◆ **GIVEN TASK A**
Could you write out the part of the Costa Rica travel post starting at "We got up early" and ending at "around 4 p.m.", word for word?
◆ **GIVEN TASK B**
Can you continue the Costa Rica sailing story, picking up right after its final sentence?

◆ **PAGE EXCERPT**
That is a picture of a sunrise over Ballena Bay and Tambor. Sunrise. I, Christopher Matthew Pahl, was awake for a sunrise. This is the story of how that came to be.
Saturday, December 1st was our last night with Sandra and Mon. Our next stop in Costa Rica would be Montezuma, but we were frustrated by the public transportation options available (12+ hours spent on 3 buses and a ferry for probably around $28 each…FOR A 50 MILE TRIP!). But, we really loved Samara and figured that we would stay a few more days before making the trek to Montezuma. We looked at a couple of places on Friday and were planning to reserve a room after lunch. We stopped for lunch at a soda we liked with fantastic hot sauce. While waiting for our meal, we overheard the man sitting behind us giving English lessons to a woman in the soda. Julia took initiative and asked where he was from. The man (Michael) turned out to be a San Franciscan and we immediately hit it off. We started talking to him about his trip. Michael, as it turns out, is a sailor and had been sailing down the coast of the Americas. He’s been at sea for the last year or so and was just stopping in at Samara before continuing south. We vented our frustrations with the next leg of our travel and, thankfully, Michael took pity on us. He offered to take us with him on his boat down to Ballena Bay, a quick bus ride away from Montezuma. Julia and I were ecstatic, but tried to keep a level head, after all, we had just met the guy. We agreed to meet the next morning at his hotel. That way Julia and I could get a better impression of who Michael was, and we could hash out the details of our travel.
We got up early and went to meet with Michael before our last meal with Sandra and Mon. We found Michael’s place without trouble and walked to a small restaurant on the beach for a quick coffee. Michael appeared a little hungover but after talking with him for a bit, we decided that he was trustworthy and, more importantly, non-murderery. We agreed to take care of the beer and food for the trip and just like that we were ticketed for Montezuma. We would be leaving at around 4 p.m.

◆ **SOURCE EXCERPT**
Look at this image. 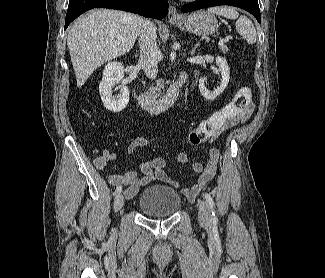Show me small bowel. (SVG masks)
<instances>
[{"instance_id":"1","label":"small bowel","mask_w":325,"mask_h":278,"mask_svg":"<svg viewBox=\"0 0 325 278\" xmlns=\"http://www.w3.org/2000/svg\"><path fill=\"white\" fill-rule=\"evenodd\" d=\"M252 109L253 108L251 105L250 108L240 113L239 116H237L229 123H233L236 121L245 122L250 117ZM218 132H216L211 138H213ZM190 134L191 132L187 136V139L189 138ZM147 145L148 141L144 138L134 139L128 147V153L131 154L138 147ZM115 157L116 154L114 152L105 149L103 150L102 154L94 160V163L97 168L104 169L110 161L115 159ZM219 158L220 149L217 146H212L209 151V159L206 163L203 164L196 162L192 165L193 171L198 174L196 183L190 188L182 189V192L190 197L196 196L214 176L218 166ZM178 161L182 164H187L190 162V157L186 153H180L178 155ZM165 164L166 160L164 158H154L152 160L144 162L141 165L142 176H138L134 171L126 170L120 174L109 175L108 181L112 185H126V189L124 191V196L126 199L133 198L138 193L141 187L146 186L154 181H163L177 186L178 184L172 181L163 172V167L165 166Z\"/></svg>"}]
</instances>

◆ **FINAL RESULT A**
We got up early and went to meet with Michael before our last meal with Sandra and Mon. We found Michael’s place without trouble and walked to a small restaurant on the beach for a quick coffee. Michael appeared a little hungover but after talking with him for a bit, we decided that he was trustworthy and, more importantly, non-murderery. We agreed to take care of the beer and food for the trip and just like that we were ticketed for Montezuma. We would be leaving at around 4 p.m.

◆ **FINAL RESULT B**
After meeting with Michael, we rushed home to eat breakfast and pack up our bags. We said our goodbyes to Sandra and Mon and went over to our first hostel, Las Mariposas, to meet with Jason (classmate/friend), who agreed to watch our bags for the day at his new place if we walked over with him. I should mention that earlier we had tried hitching a ride to Montezuma from our friend Selena who was working at the hostel, so we also informed her that we would no longer need her help, but thanks anyways. Then we dropped off our bags at Jason’s and picked up some food, beer and ice with Michael. He brought the supplies to the boat and we went back to Jason’s to get our bags.
The boat, Epiphany, was anchored at the far end of the beach, about a 40+ minute walk along the sand. While walking to get our bags, we ran into Selena. She had been running around looking for us. Apparently, her ride situation had fallen apart and she was hoping to stowaway on our vessel. We told her we were leaving right away and to get packed while we tried to get her a spot on Epiphany. One of us would run back to get her if we found out if there was space.
After stopping at Jason’s, Julia and I hustled down the beach with our bags. The walk was long. It was also probably the hottest day we’d had in Samara. We were dripping by the time we reached the end of the beach. One problem, Michael didn’t see us. We walked around waving our arms on the hot beach for what seemed like an hour. Finally, Michael and his small dingy rowed to shore and we rushed over to meet him. Michael appeared to still be hungover and said he needed to sleep a few hours before leaving. Julia and I looked up the beach, then to our bags, then up the beach again. Could we get angry with someone who was giving us free transportation? Michael must have sensed our mounting irritation because he offered to bring our 30+ pound backpacks back to the boat with him. These backpacks have all our clothes and toiletries. They are our backpacks, there are many like them, but these ones are ours. Without them we are nothing, without us, they are nothing. You get the idea. Michael said he understood our hesitation and how he wished he had some sort of collateral for us, but we reluctantly agreed to leave them with him. He also said he could bring Selena with us. We would call him at 8:30 and then sail at 10.
We went back to give Selena the good news. She was stoked. We decided to hang out around the language school and the hostel until it was time to go.
At 8:30, Selena called Michael. Our plans changed. Michael was not well. In fact, Michael had a fever and definitely couldn’t sail tonight. He offered to take our bags back to us, but we decided we could survive without them for a night. We would call him in the morning. In the meantime we had no accommodations and the hostel was full. We wandered around town until we found a small hotel where we could shower and sleep for around $32. I don’t have much to add, except the shower was warm and the room was clean. We crashed hard.
We awoke around 9 and went straight to Las Mariposas. Michael has a blog for his travels and you can follow his ship on the site. The ship was still in Samara. So that was good news. We called Michael. He was awake and felt much better. We would meet at another beach restaurant and figure out a time to leave. We brought our small day-packs and Selena brought everything. We were ready to go now.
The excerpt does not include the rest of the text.